The House of Representatives on Tuesday proposed a stimulus bill that would provide funding for state and local governments, coronavirus testing, and a new round of direct payments to Americans. The bill also includes a provision to repeal the $10,000 cap on state and local taxes (SALT). 

The cap on SALT, imposed in 2017, increased federal taxes on New Yorkers $12 to $15 billion a year. Repealing the cap would help boost the economy, but Cuomo verbalized concerns about delays, special interests and corporate bailouts in Washington. In an op-ed for The Washington Post, Cuomo expressed fear of the U.S. making past mistakes and putting the well-being of corporations above citizens.

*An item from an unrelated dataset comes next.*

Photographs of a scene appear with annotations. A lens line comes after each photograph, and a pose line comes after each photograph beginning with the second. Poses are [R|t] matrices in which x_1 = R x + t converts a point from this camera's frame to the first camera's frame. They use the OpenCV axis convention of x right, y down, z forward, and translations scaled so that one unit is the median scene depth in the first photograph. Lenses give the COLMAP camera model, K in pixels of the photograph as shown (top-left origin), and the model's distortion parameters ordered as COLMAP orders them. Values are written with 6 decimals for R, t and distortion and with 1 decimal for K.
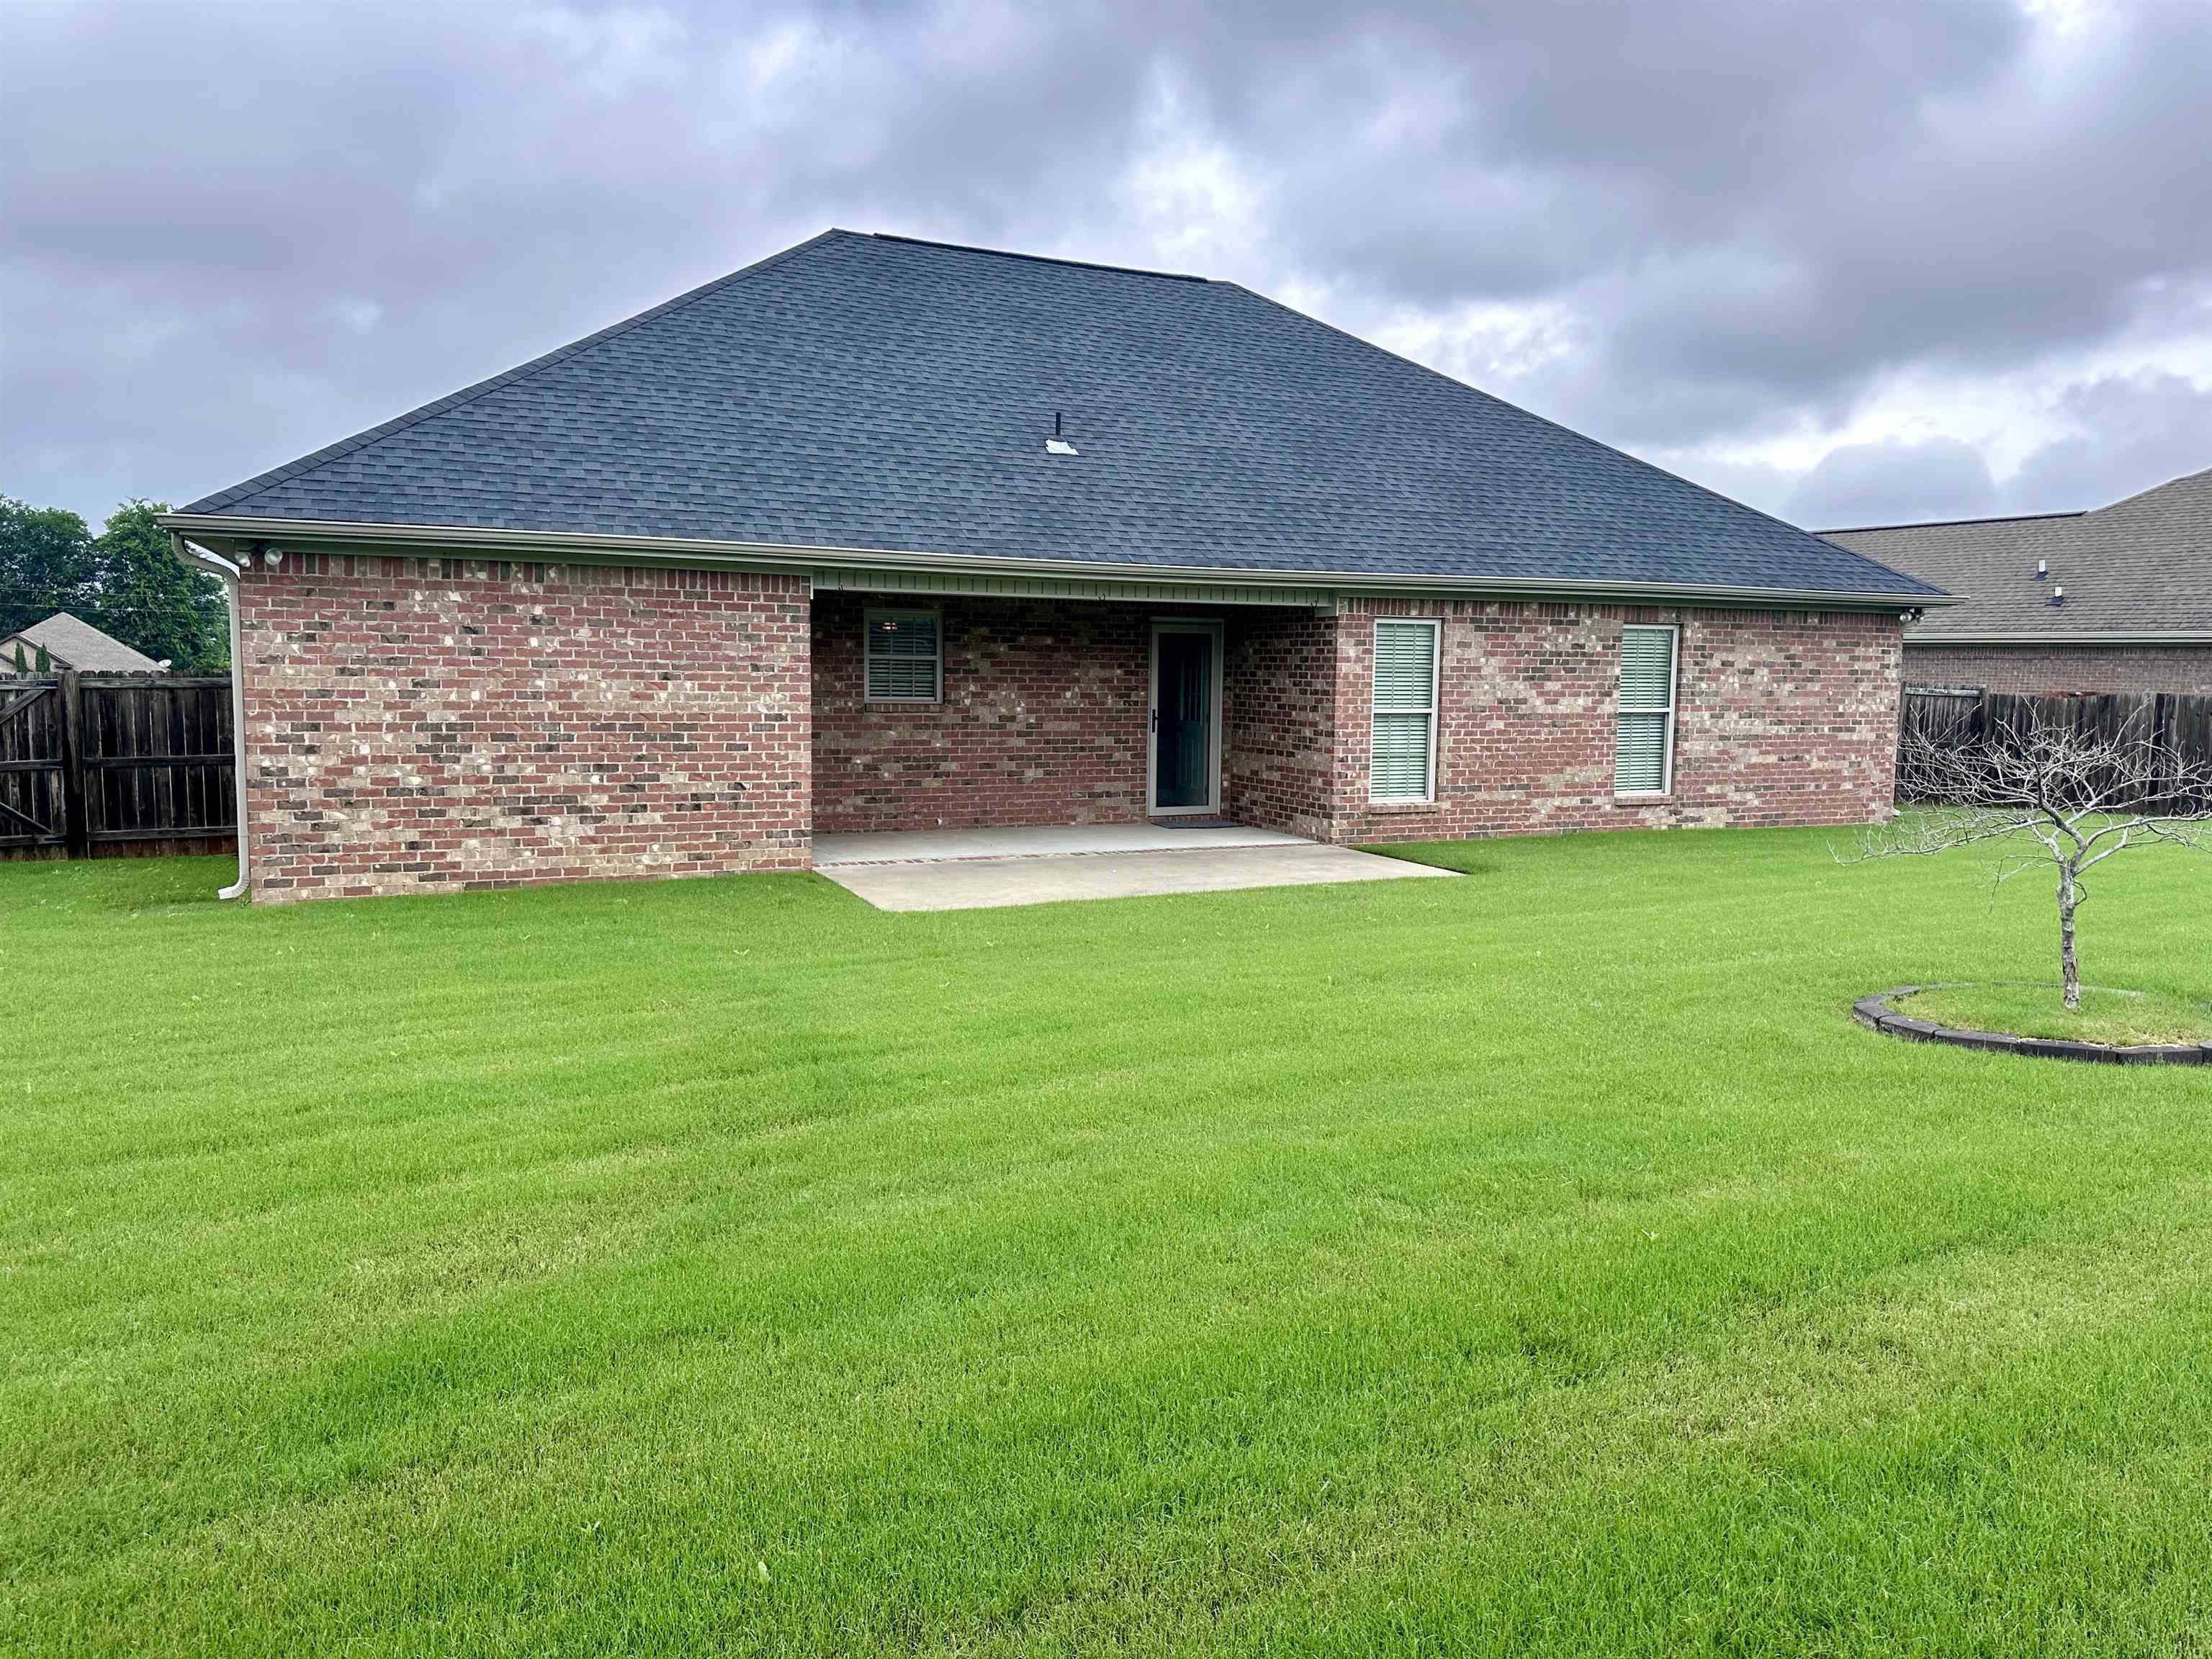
lens RADIAL K [[1547.3, 0, 1106.2], [0, 1547.3, 828.9], [0, 0, 1]] dist [0.006660, 0.000337]
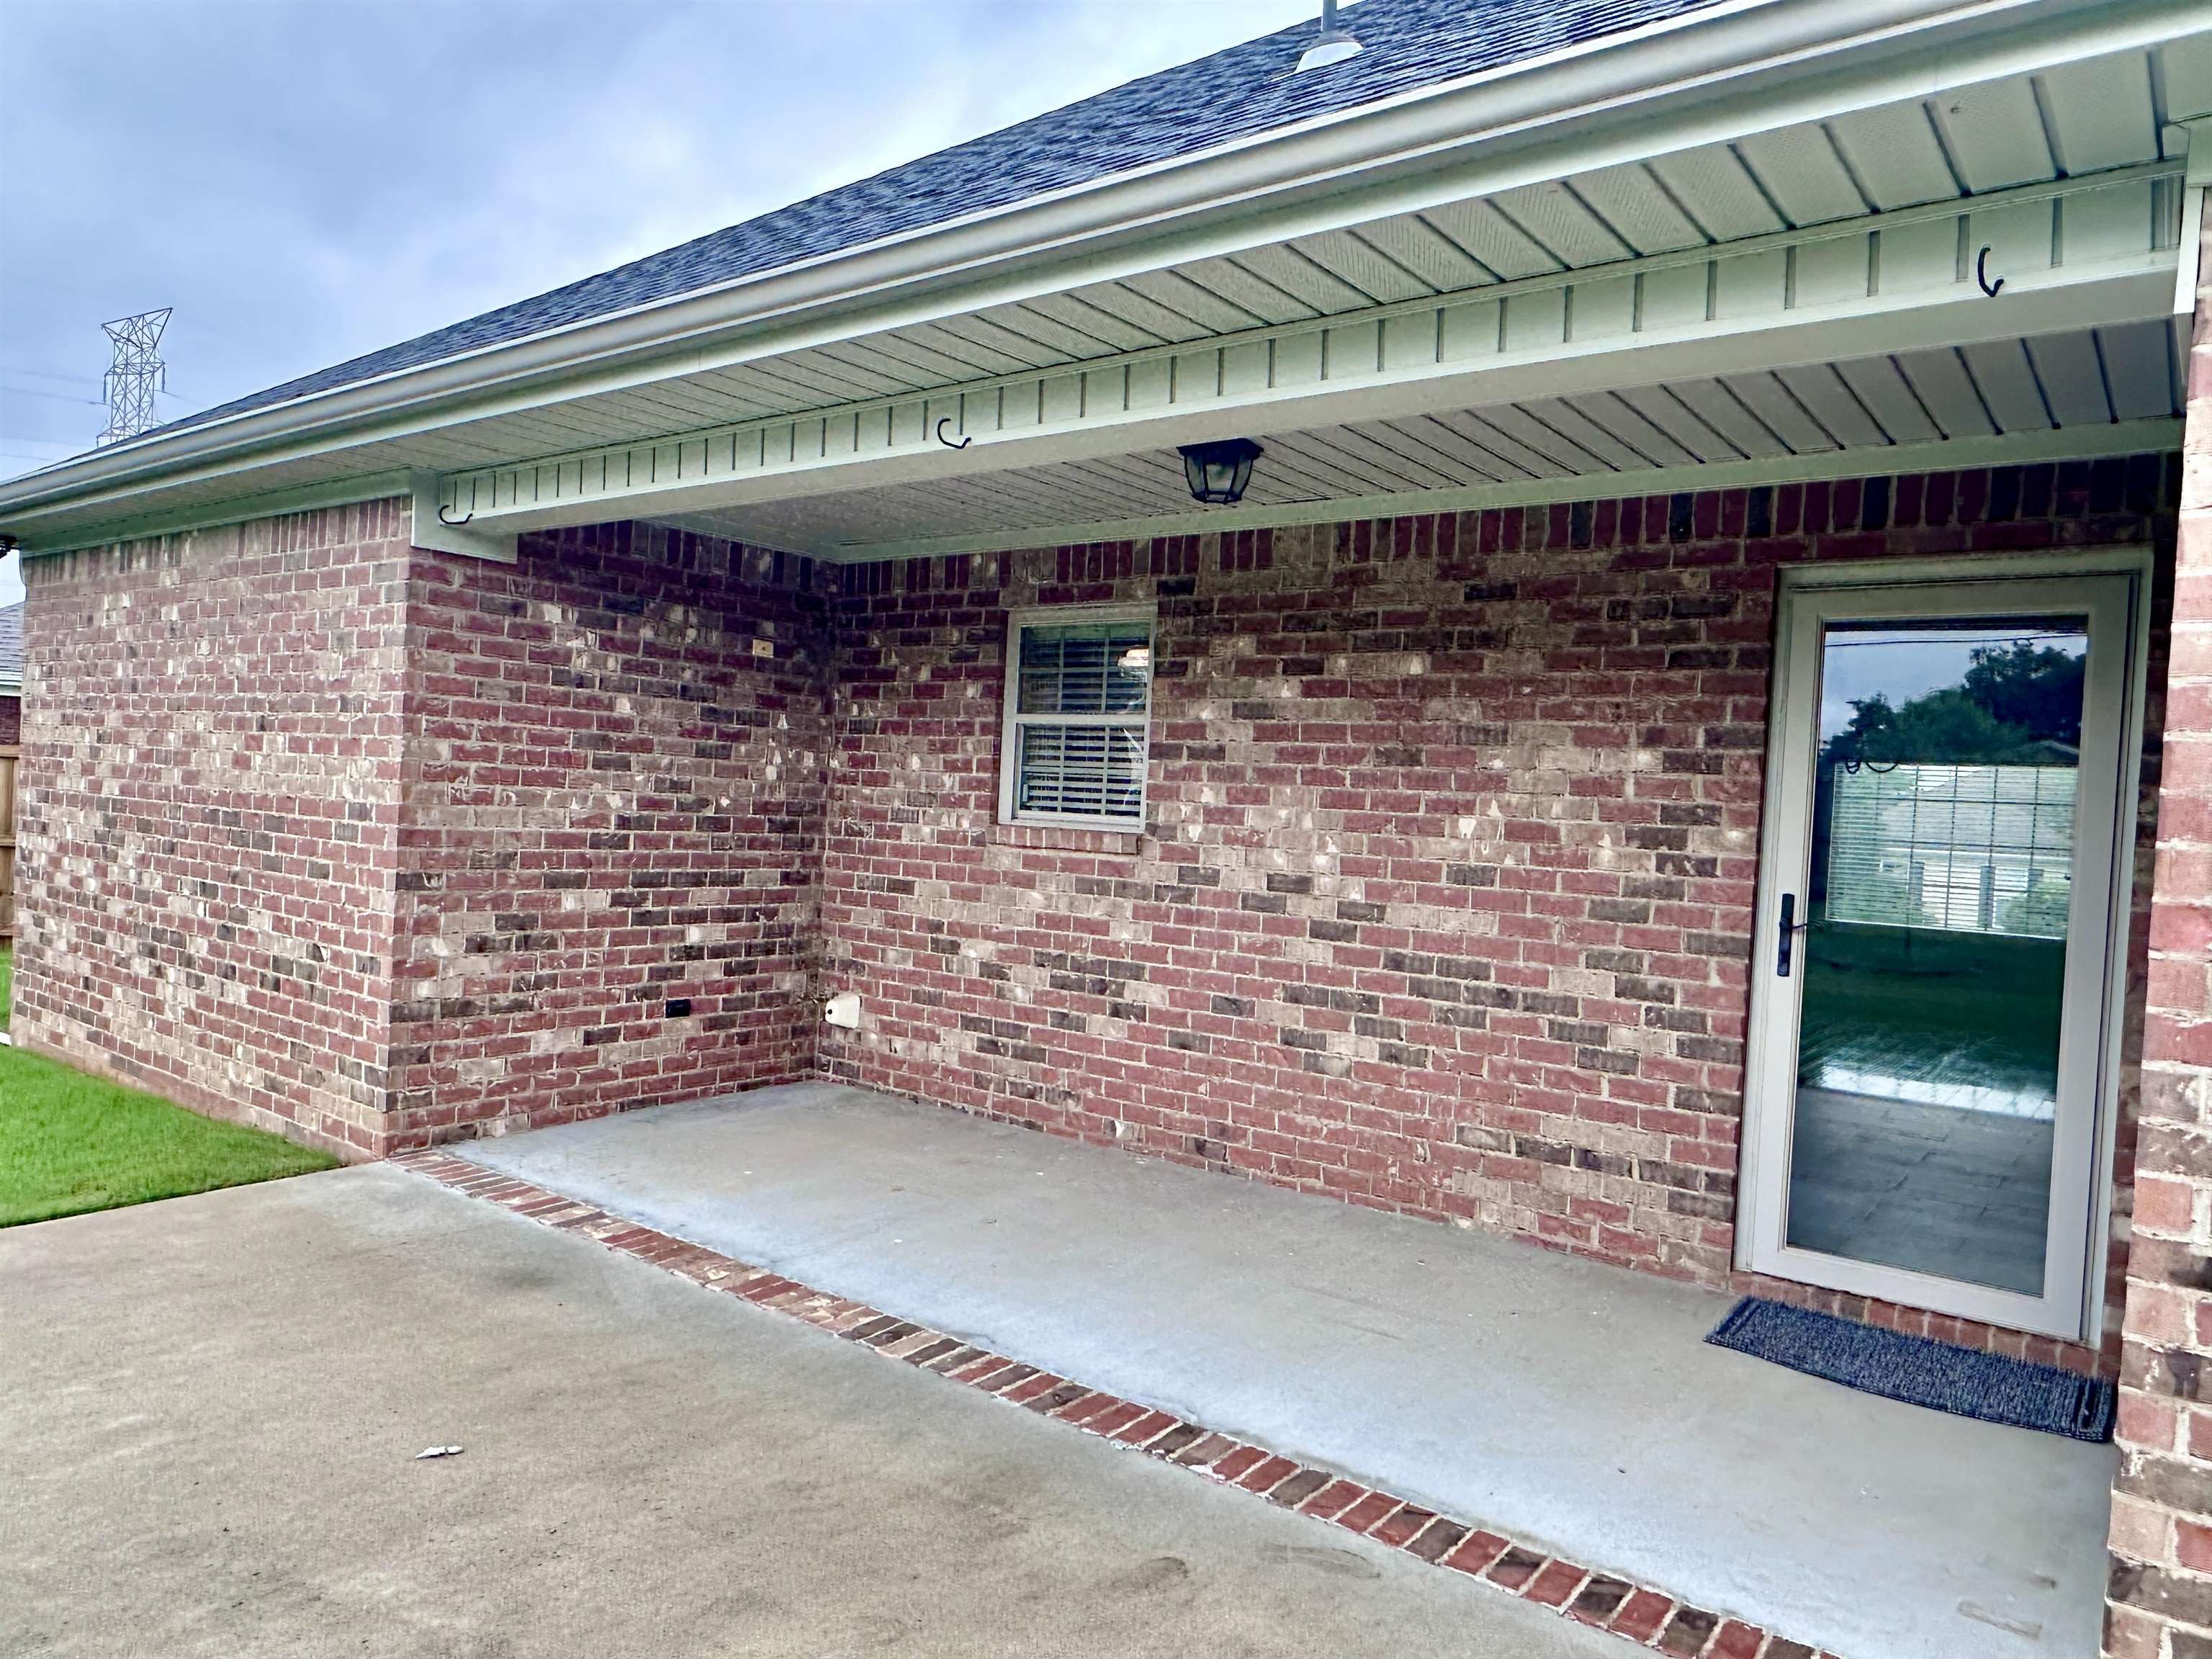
lens RADIAL K [[1441.3, 0, 1106.9], [0, 1441.3, 830.4], [0, 0, 1]] dist [-0.002244, 0.000164]
pose [[0.464816, 0.025325, -0.885045, 0.214732], [-0.136384, 0.989709, -0.043308, -0.063731], [0.874840, 0.140836, 0.463486, 0.810310]]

Cuomo also announced a renewed statewide initiative to encourage businesses to manufacture and provide emergency medical equipment. An initial $3 million in grants to businesses to equip the state with supplies led to the in-state manufacturing of ventilators, respirators, N95 masks, face shields and gowns. Cuomo advised those interested in growing or starting a medical supply business to contact Empire State Development

“I want you to have the same caution flag that I live with. The facts of this virus have changed and I believe they will continue to change. Do not underestimate this virus,” Cuomo advised. “Be cautious and be diligent, this means wearing a mask, wearing gloves and staying away from large gatherings.”